Comme les Juifs sont présents un peu partout dans le monde et certains se sentent très proches d’Israël, des jeunes non Israéliens viennent aussi faire le service militaire sous la pression sociale, répondant à des obligations familiales par exemple. Ce sont les « lonely soldiers » (soldats solitaires), souvent Américains, qui font leur service en Israël mais qui n’ont pas de famille sur place avec qui passer leur permissions. La loi du retour, un des principes de l’État d’Israël, garantit à tout Juif le droit d’immigrer et donc d’obtenir la nationalité israélienne. Un melting-pot de cultures et d’opinions se rencontrent donc partout dans le pays, de même qu’une certaine tolérance.

« Non mais je m’en fous moi, je préfère leur donner pleins de terres et qu’on fasse la paix. » nous dit un jeune.

Les Sionistes ne seraient sûrement pas d’accord et pas du tout prêts à lâcher la Terre Promise. Cependant une très large partie de la population préférerait que le conflit soit résolu et faire deux pays complètement indépendants. C’est d’ailleurs la solution la plus soutenue au niveau international plutôt que l’intégration de la Palestine à Israël qui ne semble plus une option possible depuis longtemps.

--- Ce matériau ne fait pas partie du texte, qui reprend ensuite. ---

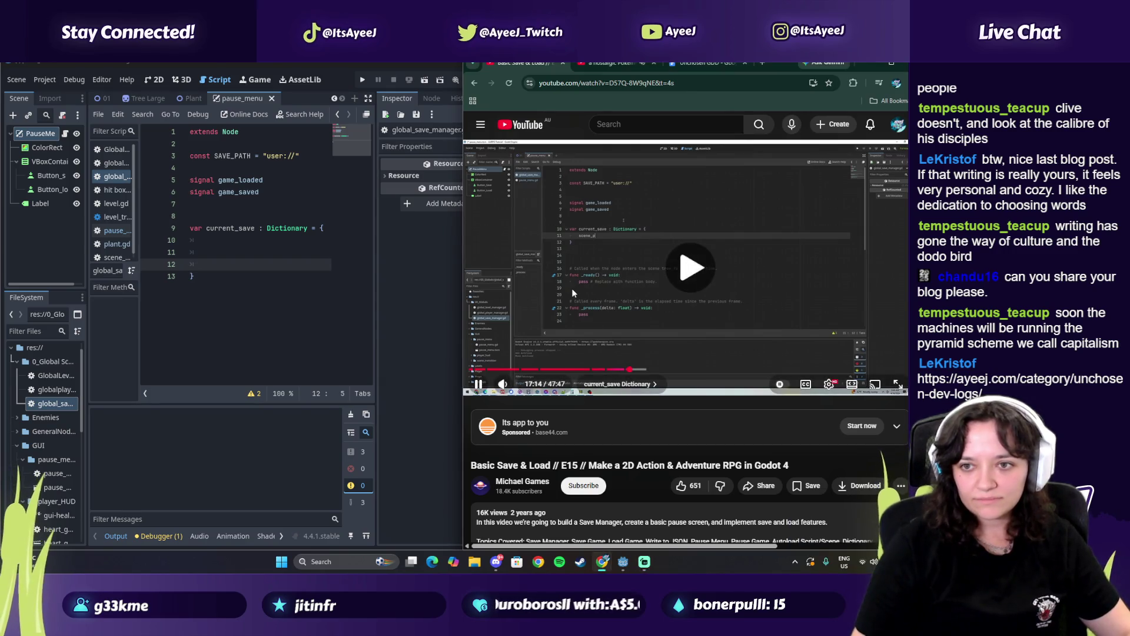
pyautogui.click(571, 288)
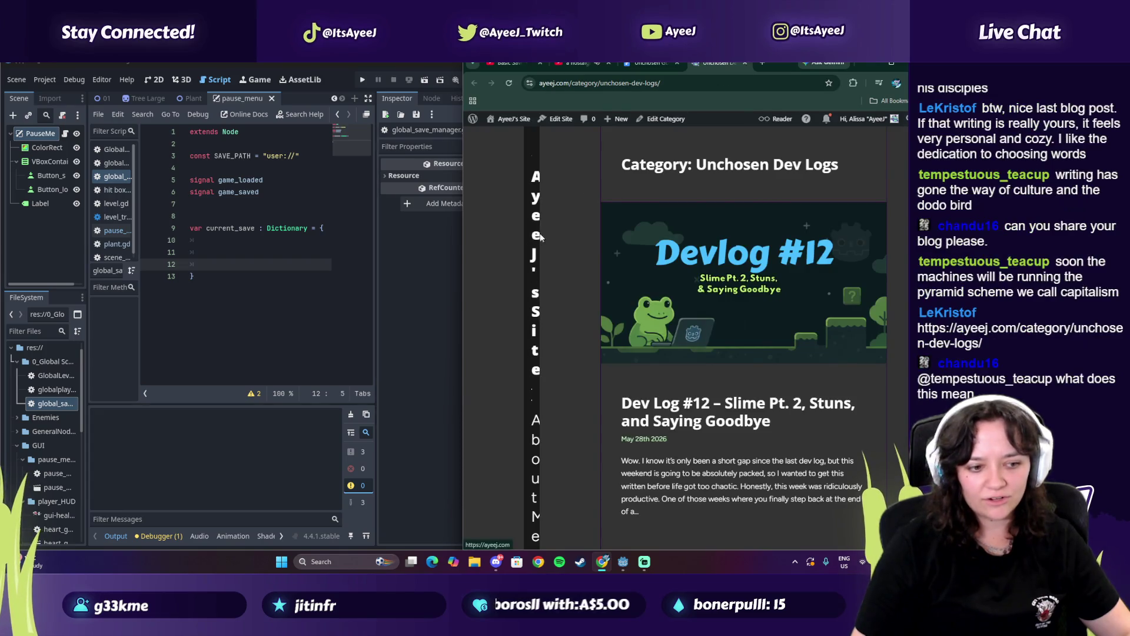
# Browse the ayeej.com Unchosen Dev Logs, home and About Me pages, then close About Me
pyautogui.scroll(-2, 541, 302)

Et bientôt, la troisième et dernière partie qui va vous transcender, vous émerveiller, si vous arrivez à la lire en entier.

Amour à la pelle,

Nous.

Une réponse à “Israël, Palestine 2/3 – Encore des murs ?

  1. Y’a peu de visage de vos amis de rencontre, j’aurai bien aimé voir une tête de berger ou les restes de la vache, non là j’déconne =).
    Merci les gars, c’est super ces articles, j’ai lu jusqu’au bout et kj’attends le troisième.